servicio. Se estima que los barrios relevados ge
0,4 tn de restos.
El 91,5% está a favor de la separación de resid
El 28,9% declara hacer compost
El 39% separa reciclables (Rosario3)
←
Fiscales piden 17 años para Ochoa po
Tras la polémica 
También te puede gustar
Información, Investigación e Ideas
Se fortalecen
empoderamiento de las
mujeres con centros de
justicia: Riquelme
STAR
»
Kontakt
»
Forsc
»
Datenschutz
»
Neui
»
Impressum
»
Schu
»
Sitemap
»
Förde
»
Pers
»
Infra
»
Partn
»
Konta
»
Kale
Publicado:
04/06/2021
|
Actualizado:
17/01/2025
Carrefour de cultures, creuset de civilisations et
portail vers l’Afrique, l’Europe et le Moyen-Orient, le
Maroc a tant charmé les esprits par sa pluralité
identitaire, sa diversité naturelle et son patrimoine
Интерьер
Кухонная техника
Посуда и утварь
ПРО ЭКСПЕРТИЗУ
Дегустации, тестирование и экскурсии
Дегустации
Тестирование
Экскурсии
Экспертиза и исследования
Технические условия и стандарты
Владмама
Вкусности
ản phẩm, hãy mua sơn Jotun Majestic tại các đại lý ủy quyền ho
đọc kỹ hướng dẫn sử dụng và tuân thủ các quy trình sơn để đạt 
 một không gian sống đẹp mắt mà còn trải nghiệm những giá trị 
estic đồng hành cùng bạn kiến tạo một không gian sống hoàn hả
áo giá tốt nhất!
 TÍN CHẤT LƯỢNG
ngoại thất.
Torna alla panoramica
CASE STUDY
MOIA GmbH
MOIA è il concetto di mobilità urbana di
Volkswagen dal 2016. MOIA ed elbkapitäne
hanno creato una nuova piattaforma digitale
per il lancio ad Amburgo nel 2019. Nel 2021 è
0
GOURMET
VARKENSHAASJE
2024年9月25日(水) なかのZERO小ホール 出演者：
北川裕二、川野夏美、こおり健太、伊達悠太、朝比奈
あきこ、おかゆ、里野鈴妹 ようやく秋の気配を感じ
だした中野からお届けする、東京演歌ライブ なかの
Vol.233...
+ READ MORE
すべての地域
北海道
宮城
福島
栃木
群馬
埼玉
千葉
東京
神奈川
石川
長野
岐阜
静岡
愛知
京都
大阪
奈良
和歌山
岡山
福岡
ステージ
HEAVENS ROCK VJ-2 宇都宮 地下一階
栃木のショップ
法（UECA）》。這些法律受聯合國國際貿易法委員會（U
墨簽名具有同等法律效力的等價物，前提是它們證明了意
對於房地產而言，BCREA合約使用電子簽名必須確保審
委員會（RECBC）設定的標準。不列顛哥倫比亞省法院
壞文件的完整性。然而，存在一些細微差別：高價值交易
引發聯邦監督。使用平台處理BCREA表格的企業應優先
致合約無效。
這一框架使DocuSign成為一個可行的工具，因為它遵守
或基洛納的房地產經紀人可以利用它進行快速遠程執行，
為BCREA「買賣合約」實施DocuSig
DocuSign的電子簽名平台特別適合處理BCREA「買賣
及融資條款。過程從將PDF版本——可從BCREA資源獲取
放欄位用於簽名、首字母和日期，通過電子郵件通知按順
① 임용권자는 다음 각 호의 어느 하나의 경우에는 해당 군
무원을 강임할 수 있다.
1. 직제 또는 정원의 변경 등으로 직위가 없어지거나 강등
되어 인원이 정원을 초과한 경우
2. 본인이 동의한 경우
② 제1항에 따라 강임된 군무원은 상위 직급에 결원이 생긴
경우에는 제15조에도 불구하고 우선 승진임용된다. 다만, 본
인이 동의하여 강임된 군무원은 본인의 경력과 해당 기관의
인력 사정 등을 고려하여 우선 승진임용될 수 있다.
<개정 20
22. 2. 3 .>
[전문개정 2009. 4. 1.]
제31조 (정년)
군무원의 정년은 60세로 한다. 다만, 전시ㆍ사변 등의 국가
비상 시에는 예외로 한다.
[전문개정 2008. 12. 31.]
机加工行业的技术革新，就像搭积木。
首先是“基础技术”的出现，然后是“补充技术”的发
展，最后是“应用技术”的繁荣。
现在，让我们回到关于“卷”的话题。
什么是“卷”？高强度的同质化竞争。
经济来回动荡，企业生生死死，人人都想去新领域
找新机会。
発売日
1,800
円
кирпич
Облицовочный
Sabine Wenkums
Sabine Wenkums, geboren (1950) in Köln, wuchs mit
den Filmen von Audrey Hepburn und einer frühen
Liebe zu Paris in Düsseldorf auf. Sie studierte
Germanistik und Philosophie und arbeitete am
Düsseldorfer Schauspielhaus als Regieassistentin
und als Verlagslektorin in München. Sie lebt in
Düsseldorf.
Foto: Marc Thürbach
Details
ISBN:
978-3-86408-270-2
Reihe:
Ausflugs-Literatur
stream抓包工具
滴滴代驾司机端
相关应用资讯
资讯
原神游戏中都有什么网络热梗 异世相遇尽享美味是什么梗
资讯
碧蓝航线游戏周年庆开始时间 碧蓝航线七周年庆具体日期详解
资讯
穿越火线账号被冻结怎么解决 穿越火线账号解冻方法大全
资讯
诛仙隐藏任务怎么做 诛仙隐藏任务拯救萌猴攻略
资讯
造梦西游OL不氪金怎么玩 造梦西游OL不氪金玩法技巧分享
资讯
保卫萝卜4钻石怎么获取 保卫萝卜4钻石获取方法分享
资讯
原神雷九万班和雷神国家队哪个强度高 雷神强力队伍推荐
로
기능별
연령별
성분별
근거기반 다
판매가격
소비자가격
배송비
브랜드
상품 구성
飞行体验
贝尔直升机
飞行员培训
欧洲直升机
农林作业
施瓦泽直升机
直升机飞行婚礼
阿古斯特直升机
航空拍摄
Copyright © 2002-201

═══

From the entries above, copy every line containing the word "Дегустации".

Дегустации, тестирование и экскурсии
Дегустации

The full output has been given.